Hepimizin sürekli öğrenmesi gerektiği ve BİT'lerin bize çok değerli olanaklar sunduğu tartışılmaz görünüyor; ama belki de e-öğrenme dediğimiz şey kullanıcıların beklentilerine göre daha iyi ayarlanmalıdır. Bu arada, bunu kim yazarsa, efsanevi flopiler zamanında sayısız etkileşimli çevrimdışı kursların ve en son karşılık gelen aşamadaki çevrimiçi kursların tasarımcısı, internette gezinirken epeyce şey öğrendiğine inanıyor.

Bilgi becerilerimi biraz geliştirdiğimi düşünüyorum ve okuyucuyu, ihtiyaç duydukları bilgileri, basılı veya elektronik olarak, karşılaştırarak ve kendi kendine öğrenerek test etmeye davet ediyorum; Ancak e-öğrenme sektörünün pekişeceğinden de eminim, çünkü önceden seçilmiş ve sentezlenmiş ve gözle görülür şekilde didaktik bir şekilde düzenlenmiş en iyi bilgilere sahip olmak daha uygundur: bu büyük bir zaman tasarrufu anlamına gelir.

Sonuç

Kesinlikle arzu edilen şey, hepimizin organizasyonlarda yaşam boyu öğrenimimiz için olanaklara sahip olması ve bu konudaki deneyimlerimizin hoş olmasıdır. Ancak her şeyin, hem yeni bilgi hem de gerekli becerilerin geri kalanı: teknik ve sosyal beceriler, tutumlar, kişisel güçlü yönler, vb. Açısından gelişim ihtiyaçlarımızın açık bir farkındalığıyla başladığı doğrudur.

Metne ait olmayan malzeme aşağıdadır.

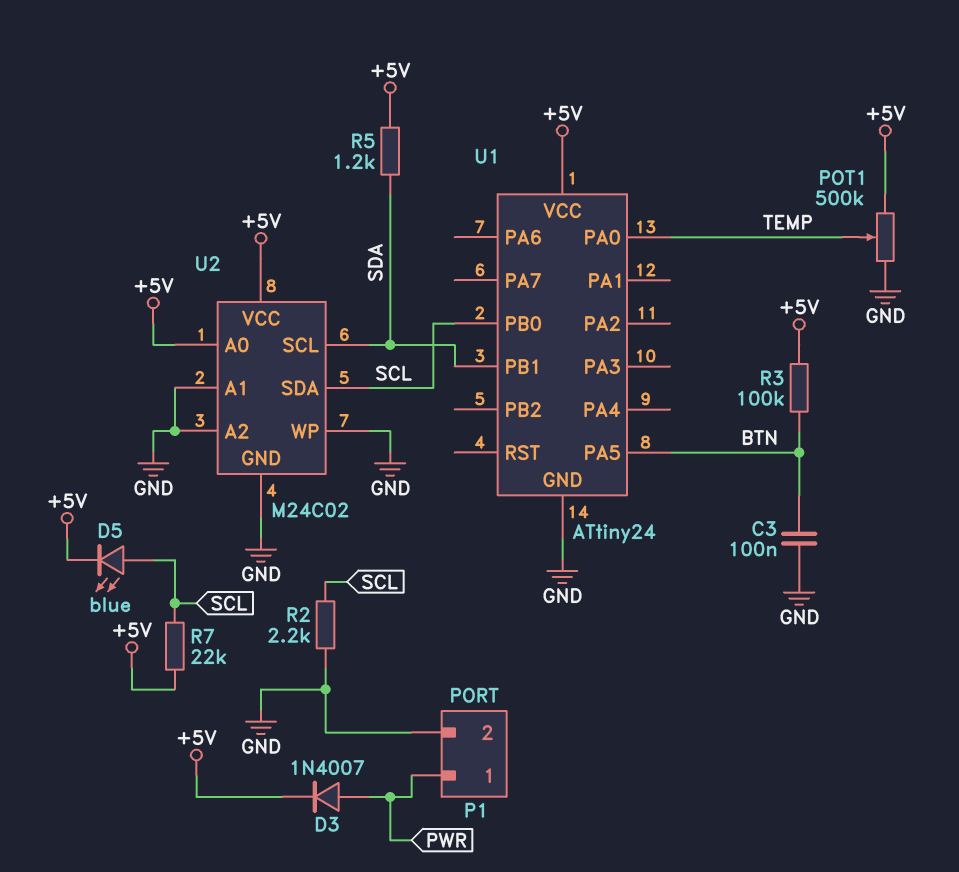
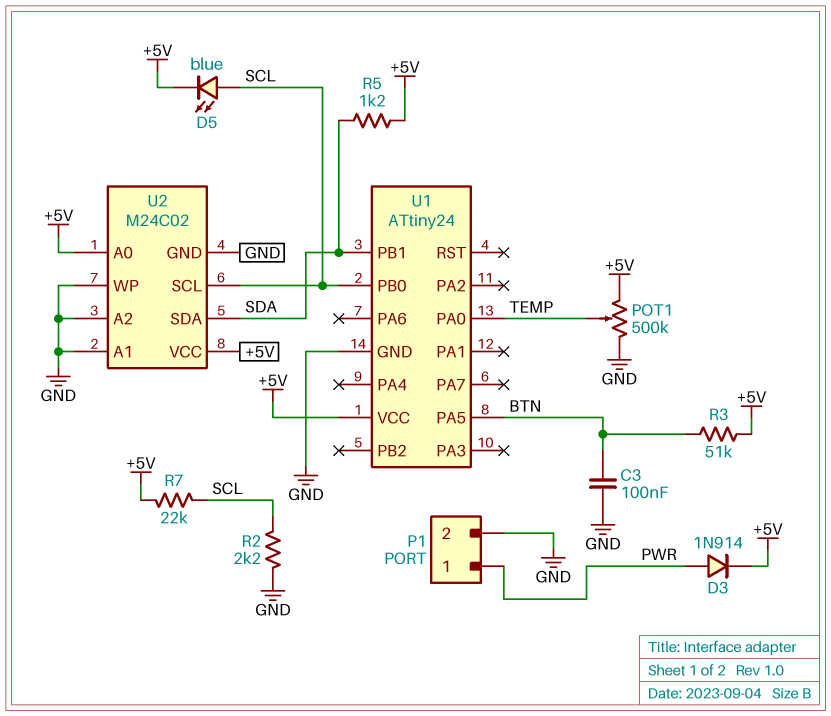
D3: diode 1N4007 (A PWR, K +5V) -> diode 1N914 (A PWR, K +5V)
R3: 100k (+5V, BTN) -> 51k (+5V, BTN)
U2 pin SCL: SDA -> SCL
U2 pin SDA: SCL -> SDA

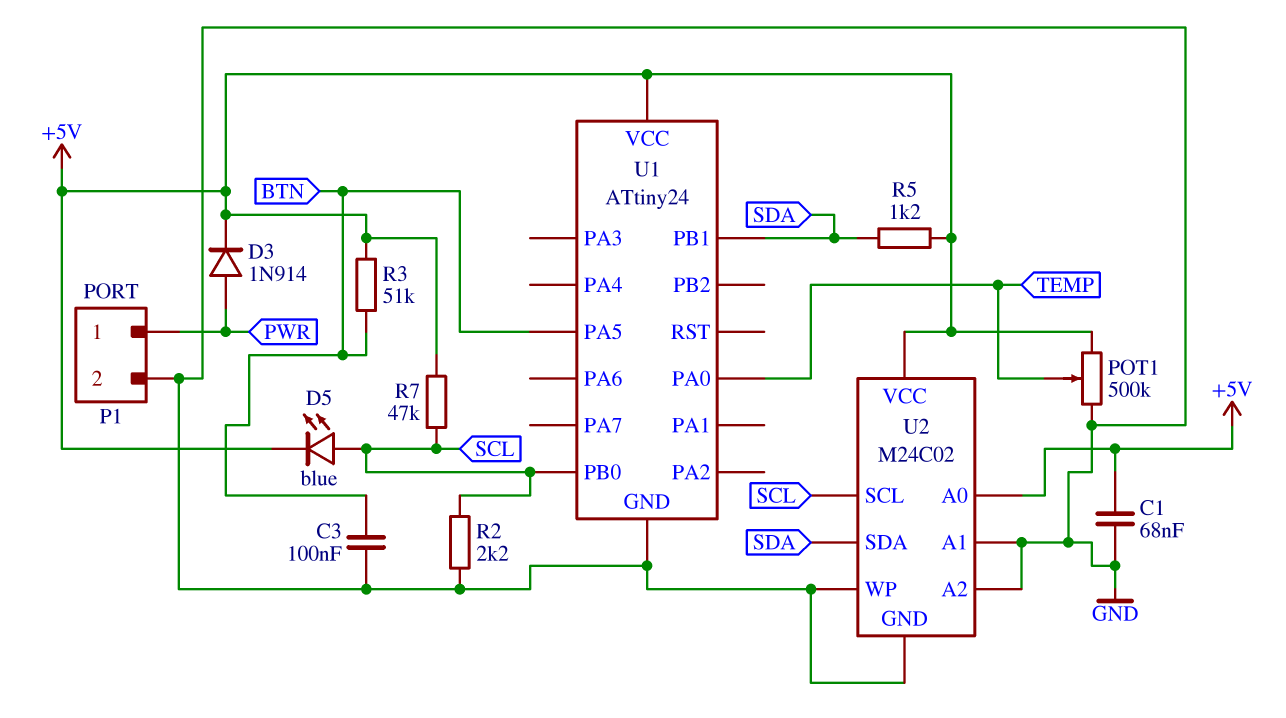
C1: none -> 68nF (+5V, GND)
R7: 22k (+5V, SCL) -> 47k (+5V, SCL)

Öte yandan, e-öğrenme çok gürültü yaptı ve çok fazla para kazandı ve bu mutlaka neredeyse hiç kimsenin sorgulamadığı sağlam bir gelecekle ilgili olmalı; ancak, ticari çıkarları harekete geçiren bir moda kelimeye ek olarak, kullanıcılar tarafından bireysel ve toplu sonuçları iyileştirmek için öğrenmek için avantajlı bir sistem olarak görülmelidir. Belirli bir teknik konu hakkında veya belirli bir yönetim yöntemini uygulamanın avantajları veya belirli bir alandaki eğilimler hakkında veya zekamı veya sezgimi nasıl geliştireceğim hakkında bilgiye ihtiyacım olursa, bilginin açık, gelişmiş olmasını istiyorum, titiz, sentezlenmiş ve bilgi birikimime dahil edilmesi kolay; Aşırı etkileşime, kozmetiğe, animasyona veya parafernal orkestrasyona ihtiyacım yok: sadece yeterli.

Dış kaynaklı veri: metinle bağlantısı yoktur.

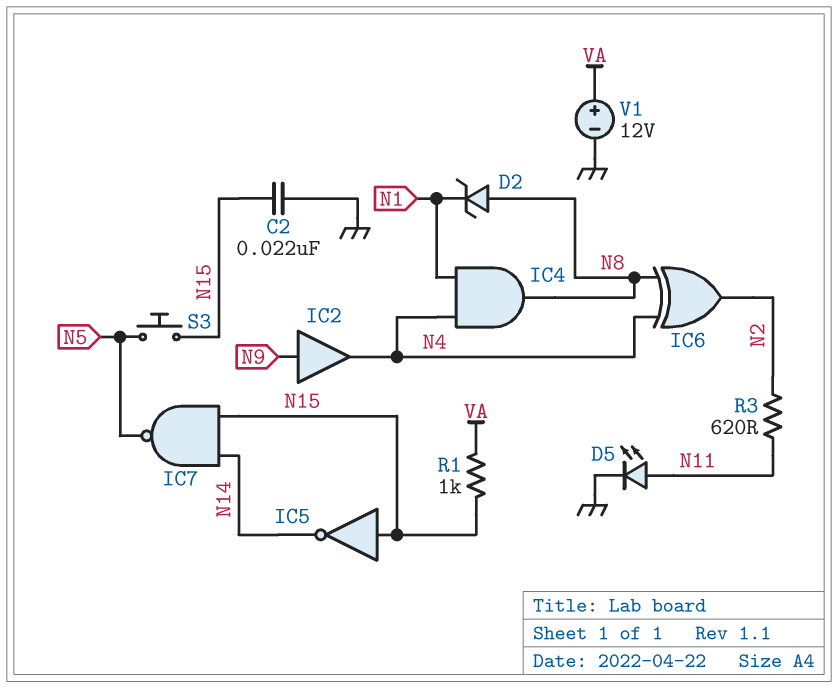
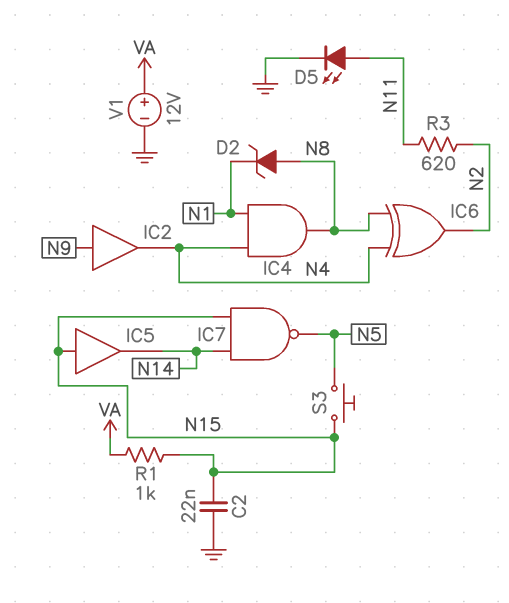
IC5: NOT (in N15, out N14) -> buffer (in N15, out N14)

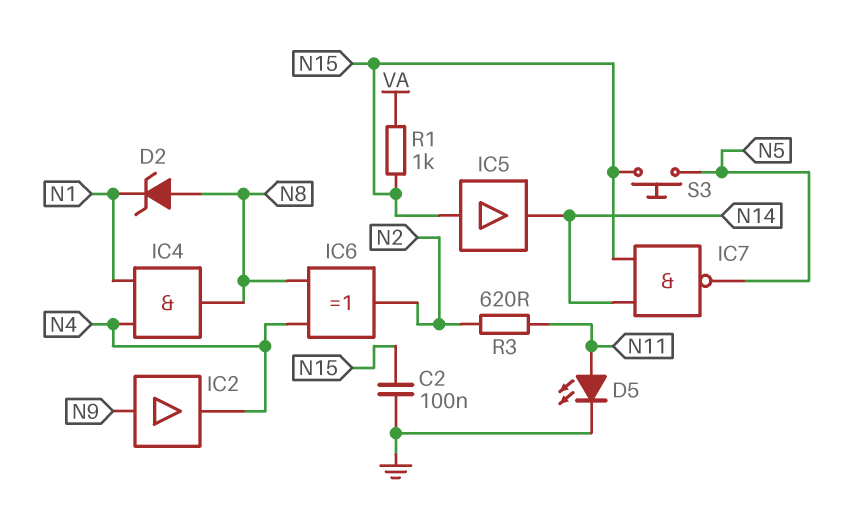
C2: 22nF (GND, N15) -> 100nF (GND, N15)
V1: 12V (plus VA, minus GND) -> none

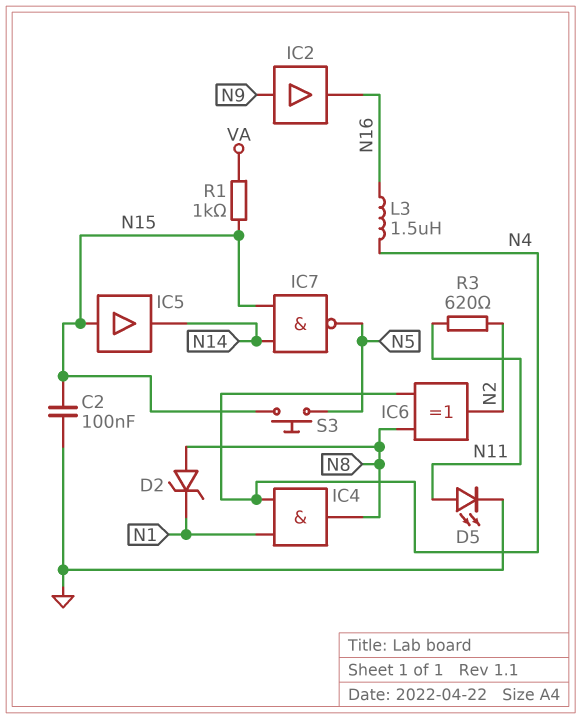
IC2: buffer (in N9, out N4) -> buffer (in N9, out N16)
L3: none -> 1.5uH (N4, N16)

Buna bakmanın farklı yolları olacak, ancak fonların biçimlere, içeriğin kıtalara, amaçların araçlara, gerçekliklerin görünümlere üstünlüğü için e-öğrenmeye bahse girenlere katılacağım. Miktarlar üzerindeki nitelikler, kullanıcının şirketlerinin eğitim alanlarının kontrolleri üzerindeki özerkliği, dışsal olana göre içsel motivasyon, dışsallık hakkında ototelik öğrenme (bilgi ve beceri edinme) (dosyayı beslemek için). Ancak, nasıl istediğinizi görün, affedilemez yaşam boyu öğrenmede BİT'in olanaklarından yararlanalım.